Hildegarde soupire. Parfois, les paroles de Nunael lui semblent trop optimistes au regard de la situation. Elle s’enferme dans la petite chapelle qu’elle a fait bâtir rien que pour elle pour méditer et réfléchir. Plus personne ne la voit de la journée.
Le lendemain matin, elle réunit tout le monde dans le réfectoire. Sur un ton solennel, Hildegarde déclare :
— Mes sœurs, je respecte vos convictions, mais je ne peux renier les visions et les enseignements que le Seigneur m’a confiés. Par conséquent, je quitterai Disibodenberg l’été prochain pour fonder une nouvelle communauté où mes idées pourront fleurir librement.

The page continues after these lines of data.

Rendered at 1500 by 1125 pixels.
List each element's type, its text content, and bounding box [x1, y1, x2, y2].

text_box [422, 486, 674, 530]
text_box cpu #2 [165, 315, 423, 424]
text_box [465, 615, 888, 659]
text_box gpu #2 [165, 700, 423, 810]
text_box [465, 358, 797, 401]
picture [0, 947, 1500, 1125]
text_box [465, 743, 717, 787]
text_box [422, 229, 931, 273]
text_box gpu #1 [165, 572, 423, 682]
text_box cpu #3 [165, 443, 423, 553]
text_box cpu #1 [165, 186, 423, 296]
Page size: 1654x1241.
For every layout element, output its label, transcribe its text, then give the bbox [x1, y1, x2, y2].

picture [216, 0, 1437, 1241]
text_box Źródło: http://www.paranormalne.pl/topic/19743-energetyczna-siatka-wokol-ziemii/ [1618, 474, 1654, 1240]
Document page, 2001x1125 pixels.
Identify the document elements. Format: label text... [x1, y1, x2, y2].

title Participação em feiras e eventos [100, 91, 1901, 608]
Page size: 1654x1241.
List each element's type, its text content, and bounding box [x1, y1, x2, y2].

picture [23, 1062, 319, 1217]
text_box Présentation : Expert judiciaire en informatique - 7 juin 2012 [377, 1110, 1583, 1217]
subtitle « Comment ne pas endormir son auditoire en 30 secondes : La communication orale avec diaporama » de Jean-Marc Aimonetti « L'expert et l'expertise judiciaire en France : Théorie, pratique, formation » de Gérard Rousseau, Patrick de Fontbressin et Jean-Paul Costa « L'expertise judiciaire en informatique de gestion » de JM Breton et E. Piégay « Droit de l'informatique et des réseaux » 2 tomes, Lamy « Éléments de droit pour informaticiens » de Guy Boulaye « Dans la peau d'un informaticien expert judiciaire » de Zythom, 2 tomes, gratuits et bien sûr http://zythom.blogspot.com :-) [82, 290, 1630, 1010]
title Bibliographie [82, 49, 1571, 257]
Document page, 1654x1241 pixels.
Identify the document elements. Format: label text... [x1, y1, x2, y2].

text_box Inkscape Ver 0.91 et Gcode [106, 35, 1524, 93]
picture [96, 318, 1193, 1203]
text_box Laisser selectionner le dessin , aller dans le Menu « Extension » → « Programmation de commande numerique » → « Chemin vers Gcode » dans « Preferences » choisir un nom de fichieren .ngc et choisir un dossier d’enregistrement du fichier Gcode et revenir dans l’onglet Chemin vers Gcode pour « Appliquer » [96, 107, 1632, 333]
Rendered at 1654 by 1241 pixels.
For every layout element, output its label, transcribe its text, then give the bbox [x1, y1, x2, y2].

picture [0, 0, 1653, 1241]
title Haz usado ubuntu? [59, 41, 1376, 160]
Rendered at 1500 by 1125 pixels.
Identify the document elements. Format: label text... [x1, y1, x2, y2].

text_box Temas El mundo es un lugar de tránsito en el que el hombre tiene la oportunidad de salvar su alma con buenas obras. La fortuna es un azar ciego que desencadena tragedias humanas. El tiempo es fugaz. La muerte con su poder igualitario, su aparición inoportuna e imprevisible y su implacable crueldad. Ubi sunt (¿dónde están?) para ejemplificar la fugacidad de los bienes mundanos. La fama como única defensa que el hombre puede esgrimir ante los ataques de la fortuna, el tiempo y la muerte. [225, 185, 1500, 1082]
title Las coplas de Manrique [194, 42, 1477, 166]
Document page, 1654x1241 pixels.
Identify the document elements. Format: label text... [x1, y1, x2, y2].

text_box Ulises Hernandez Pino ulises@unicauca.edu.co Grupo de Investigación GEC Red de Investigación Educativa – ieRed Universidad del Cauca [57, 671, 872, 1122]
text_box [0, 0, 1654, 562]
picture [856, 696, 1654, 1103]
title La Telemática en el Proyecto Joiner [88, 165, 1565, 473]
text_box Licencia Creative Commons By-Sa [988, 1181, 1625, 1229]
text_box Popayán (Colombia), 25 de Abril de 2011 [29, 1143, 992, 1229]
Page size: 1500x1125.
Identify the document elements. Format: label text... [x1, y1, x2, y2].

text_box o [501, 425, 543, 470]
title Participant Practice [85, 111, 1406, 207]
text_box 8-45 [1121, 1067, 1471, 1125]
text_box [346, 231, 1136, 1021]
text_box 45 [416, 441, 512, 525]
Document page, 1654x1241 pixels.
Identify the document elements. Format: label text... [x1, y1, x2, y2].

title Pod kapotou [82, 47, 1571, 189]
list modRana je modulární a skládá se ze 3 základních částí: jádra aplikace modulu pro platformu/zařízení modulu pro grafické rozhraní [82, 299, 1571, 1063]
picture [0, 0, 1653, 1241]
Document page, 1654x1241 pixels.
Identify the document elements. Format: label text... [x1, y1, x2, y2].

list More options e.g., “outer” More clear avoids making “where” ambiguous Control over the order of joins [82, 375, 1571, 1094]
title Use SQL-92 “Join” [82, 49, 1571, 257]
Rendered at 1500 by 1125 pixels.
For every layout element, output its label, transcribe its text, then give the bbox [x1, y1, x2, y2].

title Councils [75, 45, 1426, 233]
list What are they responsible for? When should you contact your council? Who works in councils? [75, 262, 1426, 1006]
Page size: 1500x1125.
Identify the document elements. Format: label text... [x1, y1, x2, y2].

L’annonce suscite une vive émotion parmi les sœurs, certaines versent des larmes, tandis que d’autres ressentent un soulagement.
— Puisque je vais devoir me concentrer sur la construction de la nouvelle maison de Dieu, je vais donc organiser l’élection de la prochaine Révérende Mère.
Sans aucune surprise, la communauté de Disibodenberg a élu Sœur Gertrud comme nouvelle Mère Supérieure.
Hildegarde, accompagnée d’une dizaine de fidèles, quittent le monastère pour s’établir dans le petit village de Bingen am Rhein.